Image sharing for second opinions

  • 12 September 2012
Image sharing for second opinions

A £12.5m picture archiving and communications, radiology information system, and vendor neutral archiving contract in the south east of England will allow clinicians from outside of the area to view images and provide second opinions.

Philips was recently awarded a five-year contract for PACS, RIS and VNA by the Surrey and Sussex collaborative procurement of six NHS trusts.

Sussex and Surrey PACS RIS VNA Collaborative lead programme manager Lesley Walton told eHealth Insider that Philips has already started setting up a central data centre, which will allow images to be shared between the trusts.

The ability to easily share images is becoming increasingly important, especially with Brighton and Sussex University Hospitals Trust becoming a specialist trauma centre, she said.

Consultants at trusts outside the Sussex and Surrey collaborative, for example at King’s College Hospital in London, will also be able to access the VNA if patients are transferred there.

They will view images via a web browser. Alternatively, consultants in the south will be able to send an email to a London consultant with a secure URL link if they are looking for a second opinion.

Walton said the deployment schedule has not yet been finalised, but the first trust to go-live with the new system will be East Sussex Healthcare NHS Trust, which is scheduled for next January.

The two Surrey trusts – Royal Surrey Hospitals NHS Foundation Trust and Ashford and St Peter’s Hospitals NHS Foundation Trust – joined the collaborative late.

They are likely to deploy after the Sussex organisations, but ultimately the schedule will depend on the collaborative’ s priorities and trust readiness.

Walton said the initial priority is to keep the hospitals’ radiology services running smoothly during the transition, while working to identify and plan the realisation of future benefits for the service.

For example, the trusts are looking at setting up a shared radiology on-call service or a shared radiology booking service.

“Looking ahead to ‘any qualified provider’, the NHS needs to be competitive and the best way is to be collaborative,” Walton explained.
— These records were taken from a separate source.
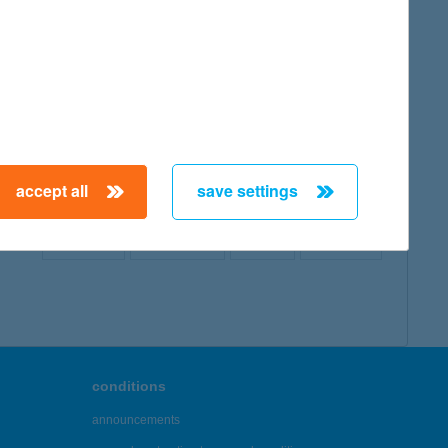
map
accept all
save settings
← First
Previous
Next
Last →
conditions
announcements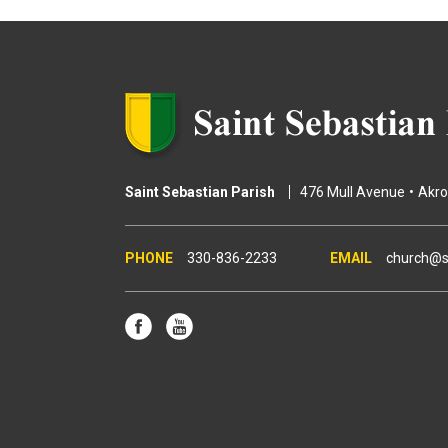
e
s
Saint Sebastian Parish
476 Mull Avenue
Akr
330-836-2233
church@s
“We are confident the products provided by Philips are state of the art and will deliver all the functionality we can envisage. All the trusts involved are looking forward to working collaboratively in the future.”

The other trusts in the collaborative are East Sussex Healthcare Trust, Western Sussex Hospitals Trusts and Queen Victoria Hospital NHS Foundation Trust.

Currently five of the six trusts have a GE PACS and HSS RIS. East Sussex Healthcare NHS Trust has an Agfa PACS, bought just before the roll-out of PACS and RIS systems as part of the National Programme for IT in the NHS.